The way we generally use BABIP is to look at pitchers with extreme values and say that, in the future, the pitcher’s BABIP will be league average, dragging the pitcher’s ERA along for the ride. It’s a shortcut for regressing to the mean. Essentially, because there is so much noise in BABIP, we say it’s safe enough to assume 100 percent regression to the mean when dealing with single-year samples. And because doing a full regression would give us something close to this anyway, we’re generally okay with using this shortcut.
My feeling now is that if a pitcher has a good ERA and a good BABIP allowed (which has been viewed as lucky by default) PLUS a good ISO allowed, then he's probably not lucky. At least, he's not nearly as lucky as we think. On the other hand, if a high ERA pitcher has a bad/high BABIP allowed but also a high ISO allowed (about .133 is the league average), then he's probably not unlucky – meaning we wouldn't expect the ERA to be significantly lower the next year.
On the surface, this seems to make sense.

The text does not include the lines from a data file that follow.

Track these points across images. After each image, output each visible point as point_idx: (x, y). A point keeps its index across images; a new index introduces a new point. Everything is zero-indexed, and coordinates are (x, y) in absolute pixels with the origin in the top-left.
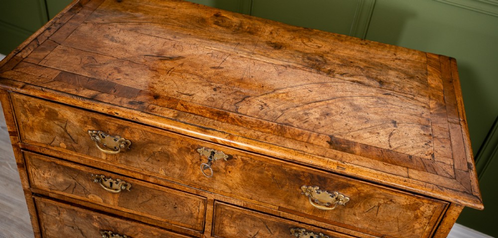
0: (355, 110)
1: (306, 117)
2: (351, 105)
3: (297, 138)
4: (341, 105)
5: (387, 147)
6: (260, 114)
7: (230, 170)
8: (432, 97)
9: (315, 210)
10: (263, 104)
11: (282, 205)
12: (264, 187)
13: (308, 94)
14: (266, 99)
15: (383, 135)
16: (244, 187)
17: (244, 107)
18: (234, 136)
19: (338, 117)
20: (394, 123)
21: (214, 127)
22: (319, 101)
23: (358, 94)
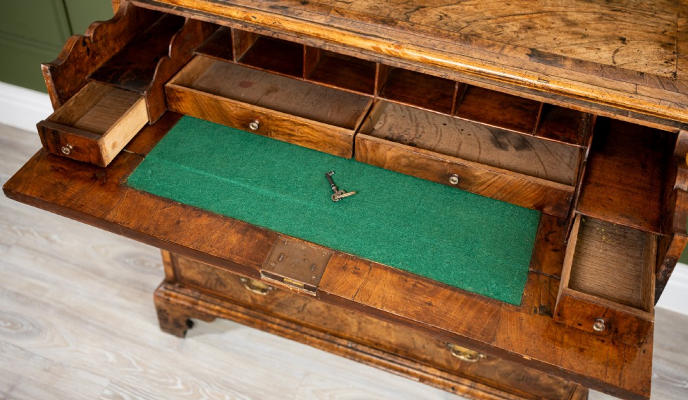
0: (568, 25)
1: (499, 30)
2: (563, 20)
3: (486, 49)
4: (549, 19)
5: (610, 63)
6: (438, 24)
8: (681, 15)
10: (442, 15)
13: (504, 8)
14: (447, 10)
15: (605, 51)
17: (417, 17)
18: (402, 44)
19: (544, 32)
20: (623, 40)
21: (377, 34)
22: (519, 15)
23: (574, 9)
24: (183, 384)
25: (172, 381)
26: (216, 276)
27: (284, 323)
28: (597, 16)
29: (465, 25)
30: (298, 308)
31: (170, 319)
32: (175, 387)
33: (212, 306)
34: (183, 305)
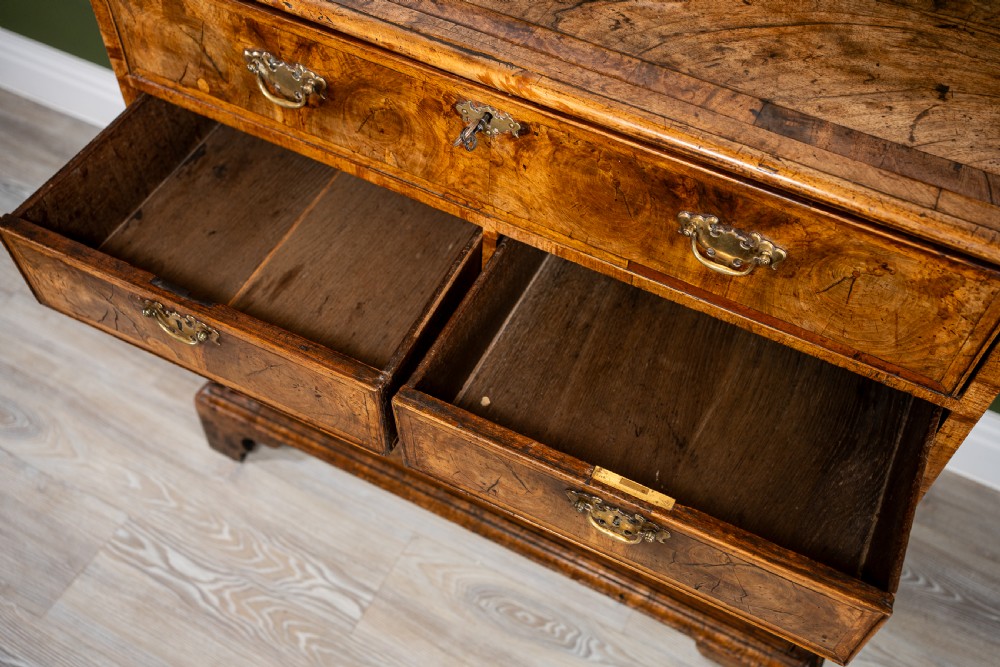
0: (847, 53)
1: (716, 55)
2: (841, 41)
3: (679, 96)
4: (815, 38)
5: (904, 140)
6: (607, 37)
7: (525, 161)
9: (707, 275)
10: (621, 18)
11: (635, 258)
12: (597, 210)
13: (737, 10)
15: (900, 113)
16: (555, 206)
17: (574, 20)
18: (532, 74)
19: (798, 65)
20: (942, 91)
21: (492, 52)
22: (762, 26)
23: (867, 19)
24: (232, 533)
25: (215, 526)
28: (908, 36)
29: (656, 41)
31: (220, 434)
32: (219, 537)
33: (276, 427)
34: (234, 420)
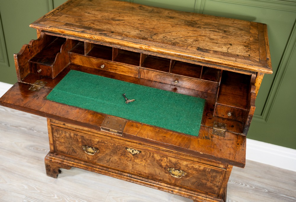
0: (211, 40)
1: (186, 41)
2: (209, 38)
3: (181, 47)
4: (204, 38)
5: (227, 52)
6: (163, 39)
8: (251, 37)
10: (164, 36)
13: (187, 34)
14: (166, 35)
15: (224, 48)
17: (155, 37)
18: (150, 46)
19: (202, 42)
20: (231, 45)
21: (141, 42)
22: (193, 36)
23: (213, 35)
24: (57, 196)
25: (52, 195)
26: (72, 149)
27: (101, 167)
28: (221, 37)
29: (173, 40)
30: (107, 160)
31: (51, 169)
32: (54, 198)
33: (70, 162)
34: (57, 162)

BABIP counts up all the hits but ignores the quality, and intuitively, the quality of the hit should matter. The problem is that in a single-year sample for pitchers, it really doesn’t. I’ve shown before that singles, doubles, and triples take a long-time to stabilize, making it reasonable enough to regress them all 100 percent to the mean when using shortcut methods like BABIP. In other words, if you’re using BABIP in the first place, hit quality really doesn’t matter. So while "we're sort of stuck with judging all hits as hits," that's actually okay.
But then what to make of this: “Remember, ISO allowed seems to be pretty consistent year-to-year.” Stats that are consistent from year-to-year—stats like strikeout rate, walk rate, and groundball rate—are usually important to pay attention to, so what about ISO? The main reason for Salfino’s finding is that home runs—the most stable of all four hit types by a wide margin—make up a big part of ISO (while being ignored by BABIP). Singles—highly unstable—are excluded from ISO (but are huge in BABIP). This gives us the illusion of ISO being much more stable than BABIP. The problem is that, while home runs are relatively stable, once we account for the fact that they are fly balls (which are even more stable), they become incredible unpredictable—more so than BABIP, even!
Indeed, if we look at all pitcher seasons from 2005 to 2011 with at least 200 IP, there is a strong .69 correlation between ISO and HR/FB. In other words, a huge chunk of ISO is explained by a stat this is even harder to predict than BABIP!
Take a look at the pitchers deemed “Not Lucky,” this time with HR/FB attached (keeping in mind that league average HR/FB is 13.6 percent):
As you can see, while the low ISOs of these players may make it seem like they deserve their low BABIPs because they’re not allowing hard contact, they’ve really just been lucky in terms of not allowing home runs (keeping their ISOs so low). As a group, their HR/FB is a paltry 9.9 percent.
Let’s look at the guys who were deemed “Not Unlucky”:
As expected, we see a similar pattern here. Of these high BABIP/high ISO pitchers, just two managed to post better-than-average HR/FB rates. The rest were all unlucky to some degree, with a cumulative 15.4 percent HR/FB. It’s not that these guys are giving up bad contact; they’re just getting unlucky with their home runs.
So to answer the question originally posed by the readers that emailed me, unfortunately, I wouldn’t pay much attention to ISO as a tool for legitimizing high or low BABIPs. It seemed like a nice thought, but it just doesn’t hold up when we examine it a little closer.